444 U.S. at 297-98, 100 S.Ct. at 567. While the accident alleged in this case occurred in Virginia, so that the forum state is not the situs of the accident, the within case, for reasons set forth herein, has substantial relation to Maryland.

During the hearing held on December 19, 1983, this Court discussed not only the applicability of section (b)(4) but also the possible applicability of section (b)(1) of the Maryland Long Arm statute, 4 and concluded that there were sufficient contacts with Maryland to satisfy the transacting business standard of that latter section. 5 However, this Court also at the same time raised the question of whether the requirements of section (a), which is inapplicable to cases brought under section (b)(4), see, e.g., Greenwood v. Tides, Inn, Inc., 504 F.Supp. 992, 996 & n. 11 (D.Md.1980) (Kaufman, J.); Sibert v. Flint, 564 F.Supp. 1524, 1528 (D.Md.1983) (Miller, Jr.); Malinow v. Eberly, 322 F.Supp. 594, 599 (D.Md.1971) (Miller, J.); but which is applicable to cases brought under (b)(1), were met. Section (a) requires an inquiry into the nexus between the contacts which form the basis of jurisdiction and the claim advanced against the out-of-state defendant in the particular case at bar. The limitation imposed by section (a) is intertwined with the requirements of the Due Process Clause. Section (a) reads as follows:

If jurisdiction over a person is based solely upon this section, he may be sued only on a cause of action arising from any act enumerated in this section.

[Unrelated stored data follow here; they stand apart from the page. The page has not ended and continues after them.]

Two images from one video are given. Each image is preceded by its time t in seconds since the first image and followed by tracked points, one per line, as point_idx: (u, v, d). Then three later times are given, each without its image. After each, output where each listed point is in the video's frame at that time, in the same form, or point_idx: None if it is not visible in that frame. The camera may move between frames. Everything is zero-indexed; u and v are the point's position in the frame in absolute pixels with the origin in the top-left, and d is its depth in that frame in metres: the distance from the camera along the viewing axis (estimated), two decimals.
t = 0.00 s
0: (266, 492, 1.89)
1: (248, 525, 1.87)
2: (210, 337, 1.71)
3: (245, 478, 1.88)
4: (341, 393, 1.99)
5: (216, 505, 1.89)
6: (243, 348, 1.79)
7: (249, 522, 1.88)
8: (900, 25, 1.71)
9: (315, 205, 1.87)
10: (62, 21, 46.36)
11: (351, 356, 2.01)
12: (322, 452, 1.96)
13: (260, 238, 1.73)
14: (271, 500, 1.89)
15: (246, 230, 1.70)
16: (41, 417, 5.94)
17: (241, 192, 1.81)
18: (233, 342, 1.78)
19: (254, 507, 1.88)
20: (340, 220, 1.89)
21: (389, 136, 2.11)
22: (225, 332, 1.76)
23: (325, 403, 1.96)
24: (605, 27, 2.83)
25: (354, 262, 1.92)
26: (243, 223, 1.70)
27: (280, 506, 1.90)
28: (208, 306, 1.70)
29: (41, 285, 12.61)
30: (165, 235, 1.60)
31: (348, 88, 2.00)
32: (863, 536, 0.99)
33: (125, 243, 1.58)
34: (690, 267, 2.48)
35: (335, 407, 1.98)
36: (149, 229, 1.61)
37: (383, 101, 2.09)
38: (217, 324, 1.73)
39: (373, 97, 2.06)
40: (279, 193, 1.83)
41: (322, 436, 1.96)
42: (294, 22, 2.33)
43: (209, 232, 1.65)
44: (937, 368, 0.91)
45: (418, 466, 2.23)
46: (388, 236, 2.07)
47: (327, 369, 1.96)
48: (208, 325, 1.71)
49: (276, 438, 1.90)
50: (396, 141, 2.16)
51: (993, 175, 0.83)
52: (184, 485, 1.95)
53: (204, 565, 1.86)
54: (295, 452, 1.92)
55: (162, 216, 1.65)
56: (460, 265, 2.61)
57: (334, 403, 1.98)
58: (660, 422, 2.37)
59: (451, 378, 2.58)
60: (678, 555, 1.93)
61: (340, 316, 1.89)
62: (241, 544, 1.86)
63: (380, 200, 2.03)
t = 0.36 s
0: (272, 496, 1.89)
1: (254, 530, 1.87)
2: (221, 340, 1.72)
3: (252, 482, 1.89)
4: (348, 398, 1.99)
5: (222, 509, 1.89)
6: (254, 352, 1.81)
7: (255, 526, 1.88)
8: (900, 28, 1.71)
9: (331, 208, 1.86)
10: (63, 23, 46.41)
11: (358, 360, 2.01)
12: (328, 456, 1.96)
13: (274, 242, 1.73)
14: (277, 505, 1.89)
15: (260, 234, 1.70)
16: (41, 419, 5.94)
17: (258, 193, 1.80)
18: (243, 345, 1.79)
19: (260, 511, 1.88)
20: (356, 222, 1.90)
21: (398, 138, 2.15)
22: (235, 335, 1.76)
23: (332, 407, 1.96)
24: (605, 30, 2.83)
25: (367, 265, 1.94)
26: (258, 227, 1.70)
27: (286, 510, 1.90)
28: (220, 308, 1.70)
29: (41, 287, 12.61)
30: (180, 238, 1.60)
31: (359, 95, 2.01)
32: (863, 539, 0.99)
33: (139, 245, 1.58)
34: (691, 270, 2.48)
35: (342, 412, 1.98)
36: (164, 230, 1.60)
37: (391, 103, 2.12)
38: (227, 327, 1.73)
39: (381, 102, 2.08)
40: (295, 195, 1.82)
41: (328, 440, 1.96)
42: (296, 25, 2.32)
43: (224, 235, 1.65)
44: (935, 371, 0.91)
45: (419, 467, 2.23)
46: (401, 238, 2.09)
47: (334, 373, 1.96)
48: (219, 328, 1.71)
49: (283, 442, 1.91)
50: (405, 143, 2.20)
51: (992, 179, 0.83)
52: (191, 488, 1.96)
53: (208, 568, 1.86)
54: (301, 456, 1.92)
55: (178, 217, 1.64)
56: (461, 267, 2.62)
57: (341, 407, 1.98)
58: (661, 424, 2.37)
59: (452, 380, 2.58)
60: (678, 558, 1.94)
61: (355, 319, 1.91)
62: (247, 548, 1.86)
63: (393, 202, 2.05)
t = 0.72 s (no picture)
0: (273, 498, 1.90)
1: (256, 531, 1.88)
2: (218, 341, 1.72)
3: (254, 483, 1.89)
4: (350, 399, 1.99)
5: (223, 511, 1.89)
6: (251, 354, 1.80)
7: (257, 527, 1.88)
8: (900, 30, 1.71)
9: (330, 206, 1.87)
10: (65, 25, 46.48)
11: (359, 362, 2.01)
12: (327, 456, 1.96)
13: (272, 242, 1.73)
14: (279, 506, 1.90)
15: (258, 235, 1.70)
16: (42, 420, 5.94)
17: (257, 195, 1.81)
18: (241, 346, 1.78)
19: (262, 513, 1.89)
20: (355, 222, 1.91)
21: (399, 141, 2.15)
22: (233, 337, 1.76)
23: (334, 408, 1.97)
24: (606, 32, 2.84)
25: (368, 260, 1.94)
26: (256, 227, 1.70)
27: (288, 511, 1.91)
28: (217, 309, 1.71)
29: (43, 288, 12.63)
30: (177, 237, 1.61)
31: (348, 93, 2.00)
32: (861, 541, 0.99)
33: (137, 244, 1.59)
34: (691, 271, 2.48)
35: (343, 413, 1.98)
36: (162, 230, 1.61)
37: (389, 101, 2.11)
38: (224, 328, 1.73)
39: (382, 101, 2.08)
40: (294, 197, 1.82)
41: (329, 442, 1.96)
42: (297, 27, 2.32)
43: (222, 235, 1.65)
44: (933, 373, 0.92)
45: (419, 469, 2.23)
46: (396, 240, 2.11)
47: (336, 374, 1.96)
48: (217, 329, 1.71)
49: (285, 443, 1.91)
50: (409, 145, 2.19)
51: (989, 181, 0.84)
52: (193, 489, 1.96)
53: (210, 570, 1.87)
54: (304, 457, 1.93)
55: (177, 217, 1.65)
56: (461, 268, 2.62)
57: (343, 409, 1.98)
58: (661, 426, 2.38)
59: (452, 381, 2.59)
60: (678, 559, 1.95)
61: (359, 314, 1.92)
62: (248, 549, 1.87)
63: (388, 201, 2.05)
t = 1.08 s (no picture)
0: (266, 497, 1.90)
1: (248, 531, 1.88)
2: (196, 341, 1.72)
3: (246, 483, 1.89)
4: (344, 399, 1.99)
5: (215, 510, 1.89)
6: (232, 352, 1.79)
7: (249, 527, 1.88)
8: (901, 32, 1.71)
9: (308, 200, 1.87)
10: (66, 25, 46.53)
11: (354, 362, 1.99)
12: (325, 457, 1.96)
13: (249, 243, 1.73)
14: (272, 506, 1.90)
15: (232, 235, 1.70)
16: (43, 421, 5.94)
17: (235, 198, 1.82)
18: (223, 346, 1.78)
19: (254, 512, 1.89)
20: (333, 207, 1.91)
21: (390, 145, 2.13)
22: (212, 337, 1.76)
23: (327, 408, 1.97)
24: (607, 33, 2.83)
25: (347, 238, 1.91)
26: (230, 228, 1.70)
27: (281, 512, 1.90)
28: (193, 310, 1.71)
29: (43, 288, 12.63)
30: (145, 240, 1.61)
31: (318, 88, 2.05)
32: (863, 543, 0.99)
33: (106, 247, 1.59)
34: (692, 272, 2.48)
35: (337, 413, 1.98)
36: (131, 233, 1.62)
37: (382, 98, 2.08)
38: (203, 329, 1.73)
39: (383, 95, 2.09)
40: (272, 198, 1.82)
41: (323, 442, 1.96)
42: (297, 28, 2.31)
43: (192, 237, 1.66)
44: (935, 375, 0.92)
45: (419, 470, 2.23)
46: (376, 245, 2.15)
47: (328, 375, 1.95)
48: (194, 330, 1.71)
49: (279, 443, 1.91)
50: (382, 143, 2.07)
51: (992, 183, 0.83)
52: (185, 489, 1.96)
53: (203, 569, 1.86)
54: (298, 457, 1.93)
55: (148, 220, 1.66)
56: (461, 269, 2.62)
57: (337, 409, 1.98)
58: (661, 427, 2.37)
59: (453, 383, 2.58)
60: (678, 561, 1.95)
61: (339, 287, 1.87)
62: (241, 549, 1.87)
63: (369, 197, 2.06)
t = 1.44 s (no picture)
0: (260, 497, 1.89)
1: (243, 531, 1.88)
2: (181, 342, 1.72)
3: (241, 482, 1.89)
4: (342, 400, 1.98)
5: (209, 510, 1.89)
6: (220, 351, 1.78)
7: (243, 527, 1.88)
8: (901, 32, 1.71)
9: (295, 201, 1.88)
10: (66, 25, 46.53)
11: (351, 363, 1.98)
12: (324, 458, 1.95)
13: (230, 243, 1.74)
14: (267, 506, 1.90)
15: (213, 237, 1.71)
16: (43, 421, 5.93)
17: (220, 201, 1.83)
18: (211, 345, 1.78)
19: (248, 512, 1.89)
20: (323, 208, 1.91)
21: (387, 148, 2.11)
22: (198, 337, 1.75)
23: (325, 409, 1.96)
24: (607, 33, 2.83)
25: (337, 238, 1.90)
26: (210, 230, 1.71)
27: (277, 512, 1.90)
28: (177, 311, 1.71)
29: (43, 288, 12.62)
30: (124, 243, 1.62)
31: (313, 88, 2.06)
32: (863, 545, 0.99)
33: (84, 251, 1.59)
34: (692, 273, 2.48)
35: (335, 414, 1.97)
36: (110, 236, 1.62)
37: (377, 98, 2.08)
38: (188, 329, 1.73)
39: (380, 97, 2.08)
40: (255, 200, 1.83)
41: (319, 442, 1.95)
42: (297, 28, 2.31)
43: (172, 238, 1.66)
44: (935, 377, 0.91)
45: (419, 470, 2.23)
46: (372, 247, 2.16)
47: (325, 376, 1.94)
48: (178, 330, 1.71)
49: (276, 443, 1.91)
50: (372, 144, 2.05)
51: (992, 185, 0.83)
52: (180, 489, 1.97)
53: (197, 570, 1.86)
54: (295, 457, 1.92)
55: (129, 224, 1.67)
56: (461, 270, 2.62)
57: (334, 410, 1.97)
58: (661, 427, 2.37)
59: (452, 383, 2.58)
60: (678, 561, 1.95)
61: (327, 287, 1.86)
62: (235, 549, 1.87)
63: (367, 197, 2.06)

In Malinow, Judge Miller concluded that the words “arising from”, as interpreted by the Maryland courts, calls for “a showing of some purposeful acts performed by the defendant in Maryland in relation to one or more of the elements of the cause of action.” 322 F.Supp. at 599.

In the instant case, the claim made by plaintiff arises out of injuries allegedly sustained by plaintiff in an April 14, 1984 bus accident in Virginia while plaintiff was a passenger on a bus operated by L & L. The bus involved in that accident was purchased by L & L from Quick Bus Sales on April 9, 1984. Quick Bus Sales and Robert and Earl Quick are named by plaintiff as defendants in some but not all counts of this case. Plaintiff contends in the second count that Quick Bus Sales along with Robert and Earl Quick negligently inspected and tested the bus before its resale to L & L, failed to warn L & L of the bus’ unsafe condition and negligently instructed L & L as to the proper use of the bus. The fourth count asserts a cause of action based on strict liability while the sixth count alleges breach of implied warranty against each and all of the Quick defendants.